Task instructions →
Write only the number of lines below in which "Saclay" occurs.

Material provided →
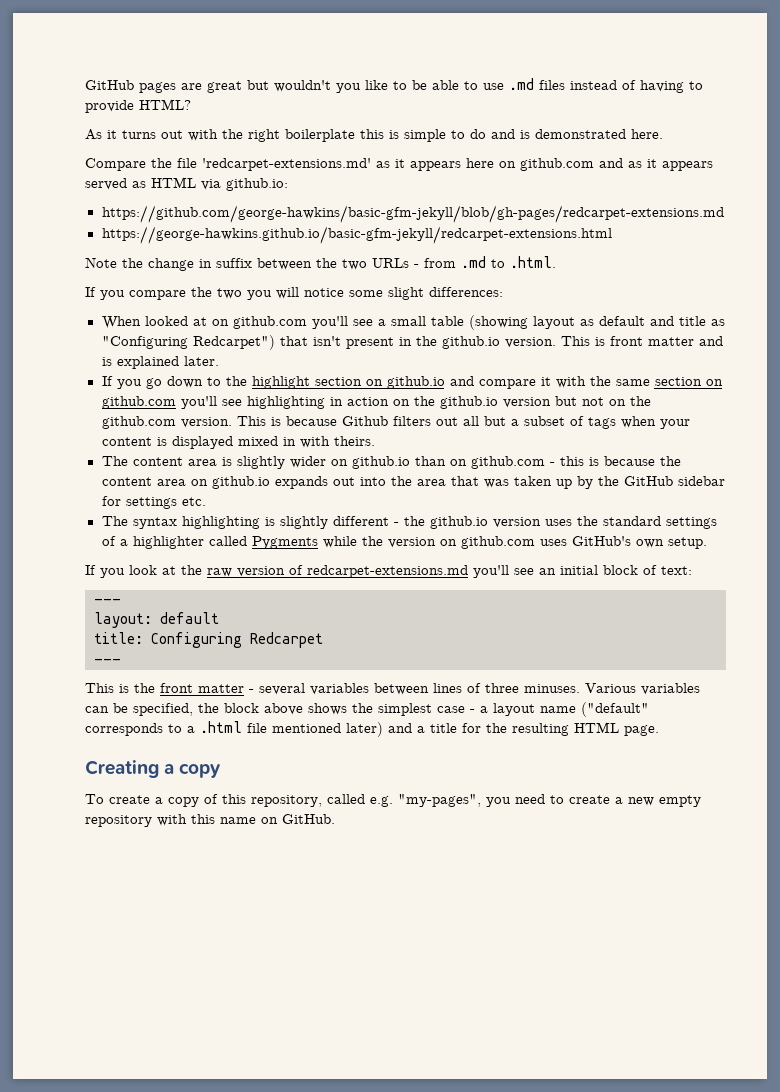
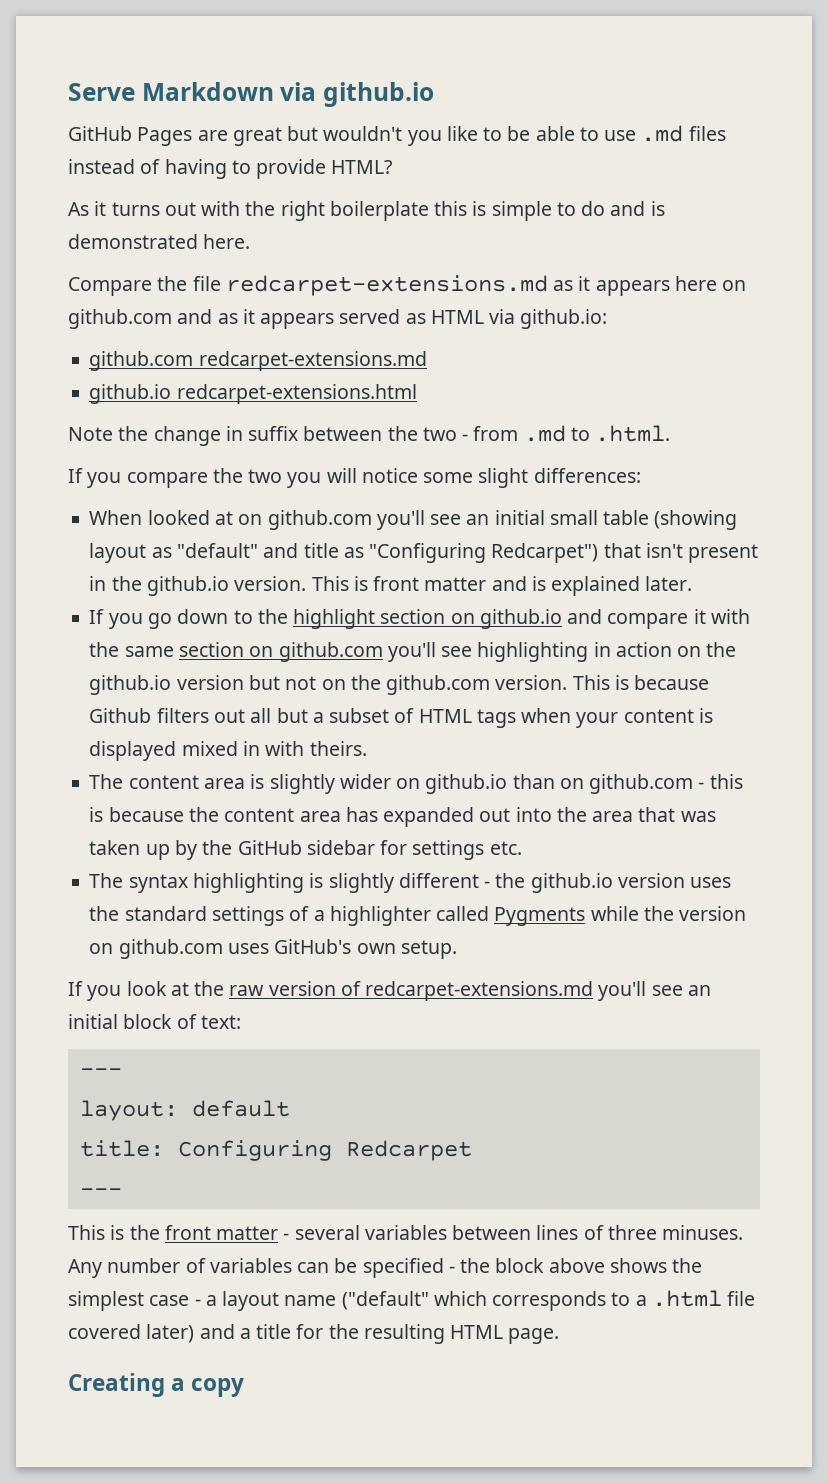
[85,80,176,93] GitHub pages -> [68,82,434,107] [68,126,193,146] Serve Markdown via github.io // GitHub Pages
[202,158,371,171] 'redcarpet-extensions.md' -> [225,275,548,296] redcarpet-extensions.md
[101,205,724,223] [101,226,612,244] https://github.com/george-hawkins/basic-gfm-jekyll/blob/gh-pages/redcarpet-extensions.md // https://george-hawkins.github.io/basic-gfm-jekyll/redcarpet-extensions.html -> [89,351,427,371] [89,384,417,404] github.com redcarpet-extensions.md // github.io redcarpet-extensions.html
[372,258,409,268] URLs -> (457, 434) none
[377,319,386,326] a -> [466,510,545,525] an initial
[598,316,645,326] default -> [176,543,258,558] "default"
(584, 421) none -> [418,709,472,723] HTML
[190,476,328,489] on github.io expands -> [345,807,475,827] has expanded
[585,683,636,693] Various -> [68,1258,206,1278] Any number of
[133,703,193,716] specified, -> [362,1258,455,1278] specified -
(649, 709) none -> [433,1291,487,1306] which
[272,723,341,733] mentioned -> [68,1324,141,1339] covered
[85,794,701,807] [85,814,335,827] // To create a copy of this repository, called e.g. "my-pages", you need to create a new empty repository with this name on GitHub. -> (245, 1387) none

...

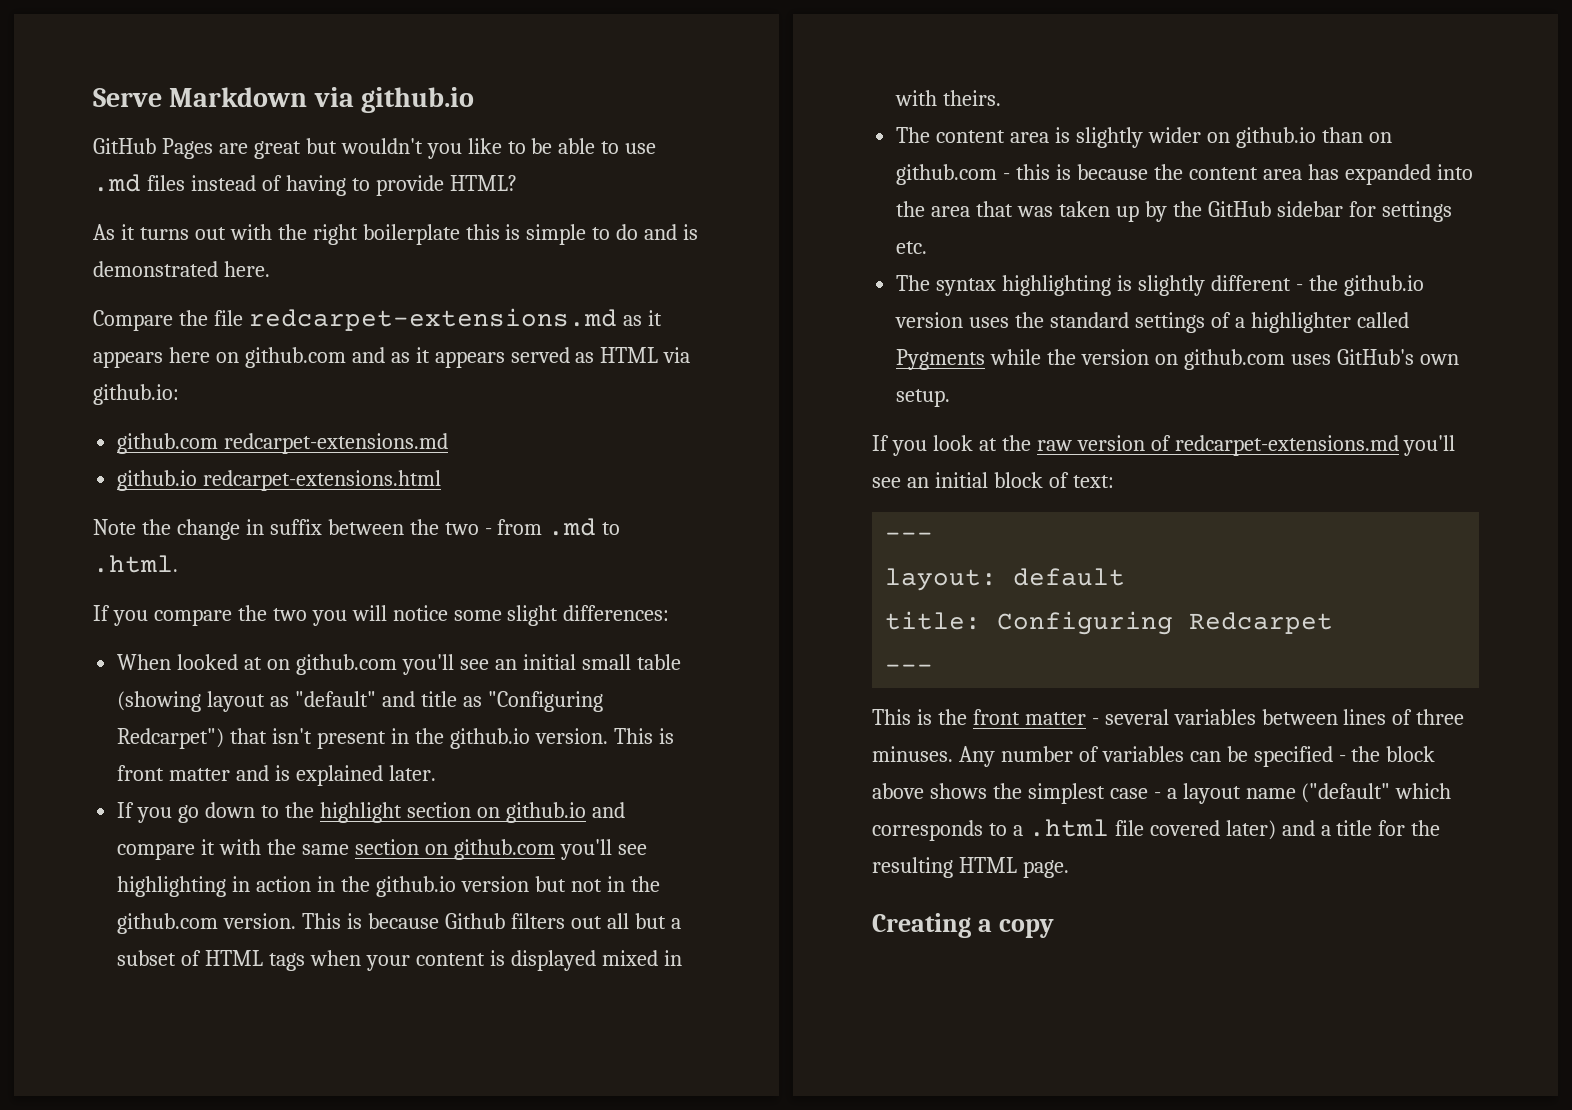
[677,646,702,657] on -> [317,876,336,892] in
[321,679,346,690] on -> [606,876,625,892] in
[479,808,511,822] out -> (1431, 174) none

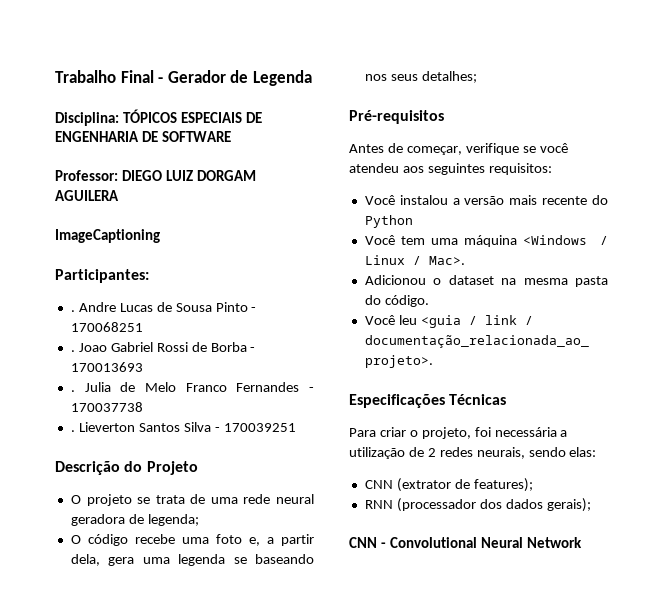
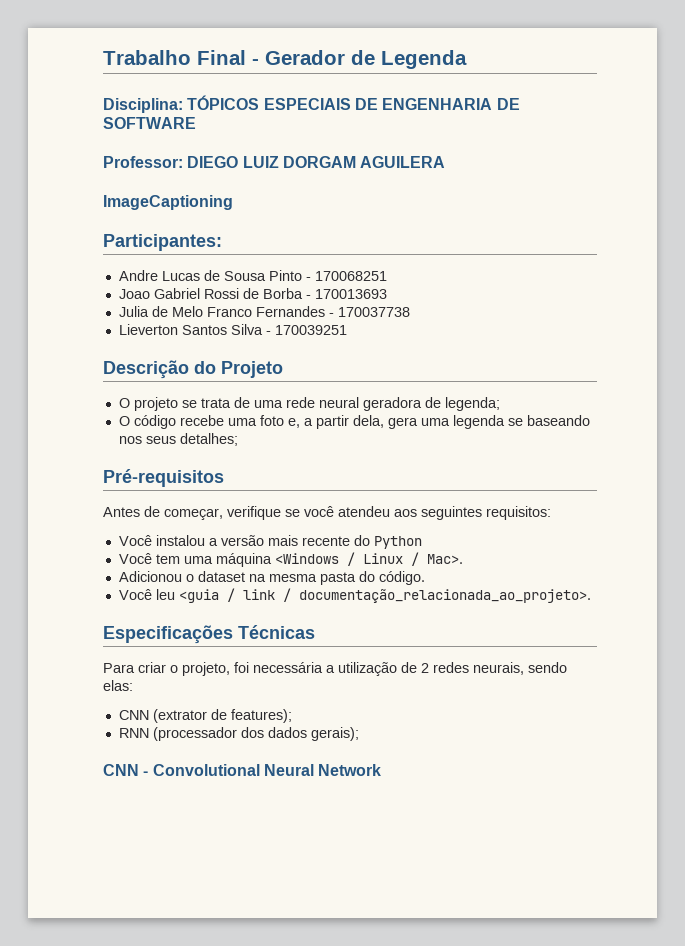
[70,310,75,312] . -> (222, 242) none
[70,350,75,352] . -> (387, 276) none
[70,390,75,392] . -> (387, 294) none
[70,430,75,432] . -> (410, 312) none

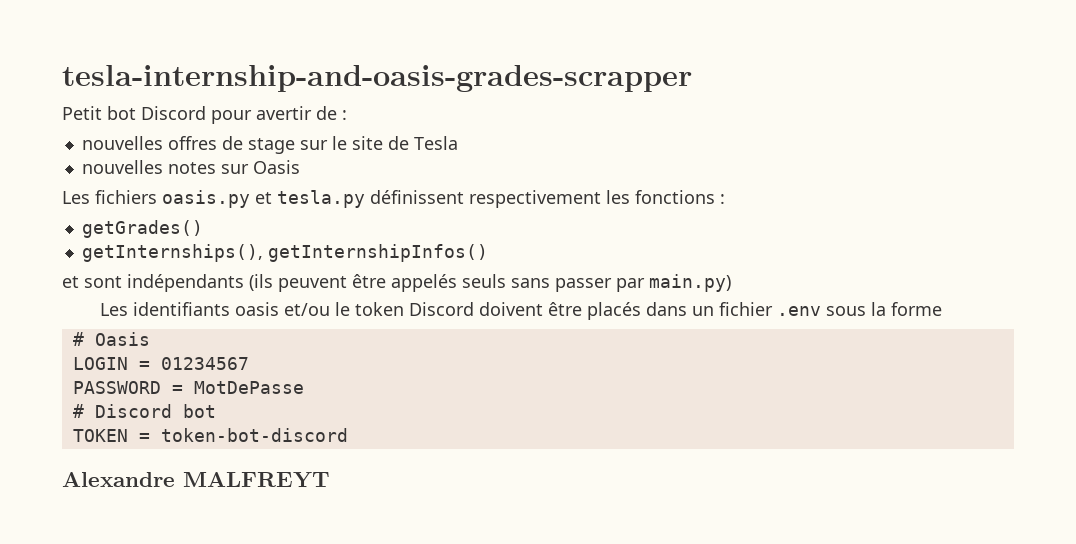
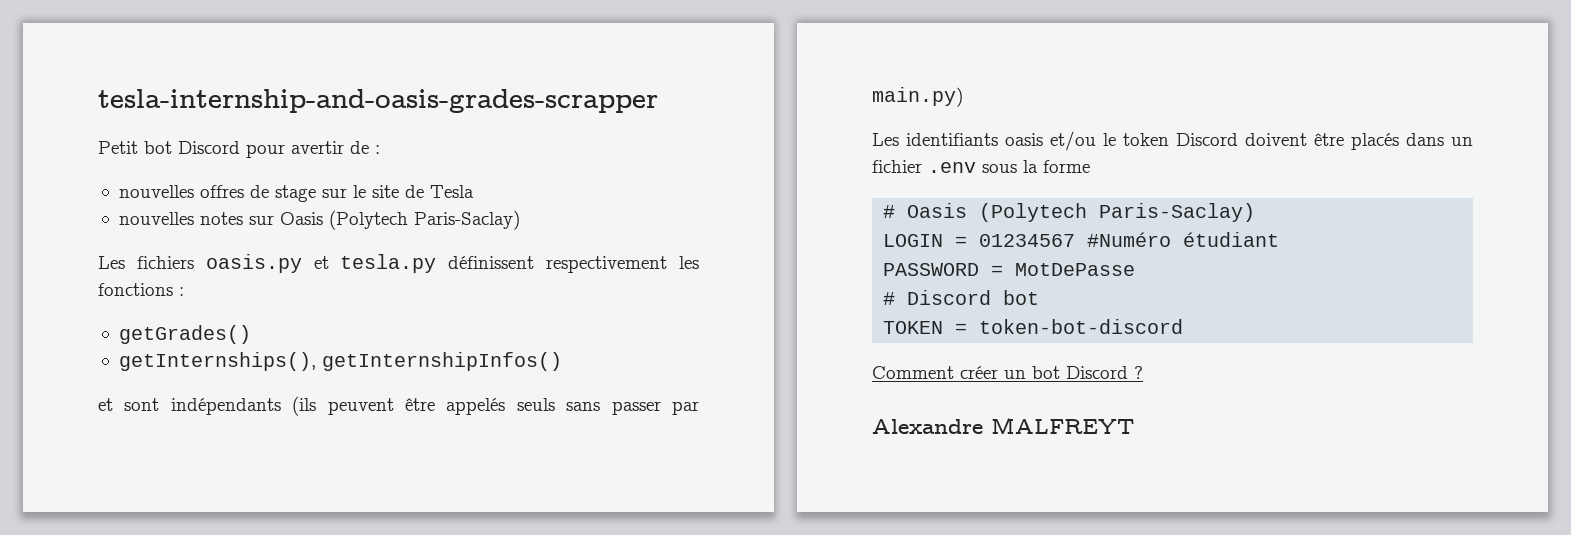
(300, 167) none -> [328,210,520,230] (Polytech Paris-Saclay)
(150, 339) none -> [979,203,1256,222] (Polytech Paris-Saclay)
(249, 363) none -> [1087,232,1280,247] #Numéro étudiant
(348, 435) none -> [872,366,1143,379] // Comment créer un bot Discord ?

---

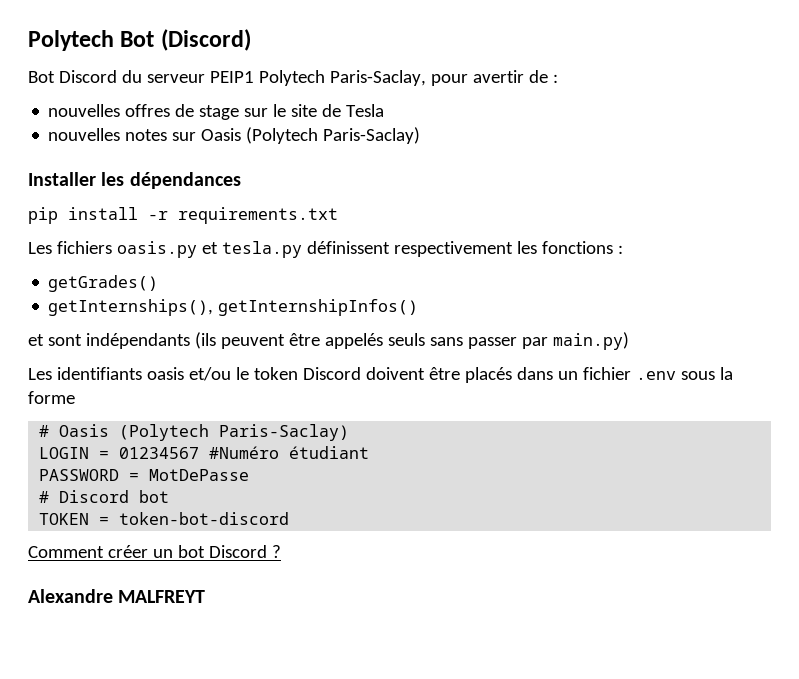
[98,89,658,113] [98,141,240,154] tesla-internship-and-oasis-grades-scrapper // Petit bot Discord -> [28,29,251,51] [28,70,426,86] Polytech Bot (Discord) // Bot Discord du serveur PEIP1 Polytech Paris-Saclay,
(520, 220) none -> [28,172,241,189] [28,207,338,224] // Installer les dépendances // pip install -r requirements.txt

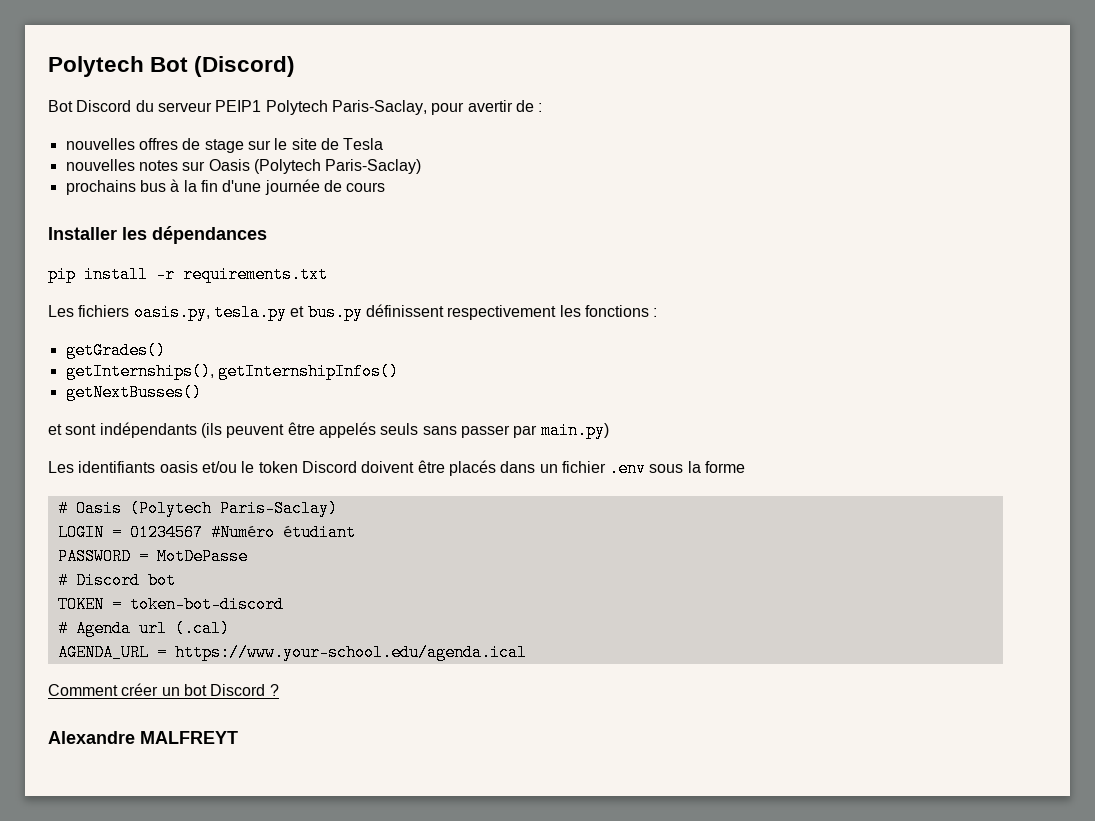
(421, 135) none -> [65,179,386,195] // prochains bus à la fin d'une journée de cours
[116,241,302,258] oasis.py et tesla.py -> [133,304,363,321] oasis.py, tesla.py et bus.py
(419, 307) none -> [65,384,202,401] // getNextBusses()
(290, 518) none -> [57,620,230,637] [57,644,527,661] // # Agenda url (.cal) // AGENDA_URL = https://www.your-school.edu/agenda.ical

Solution for this problem →
3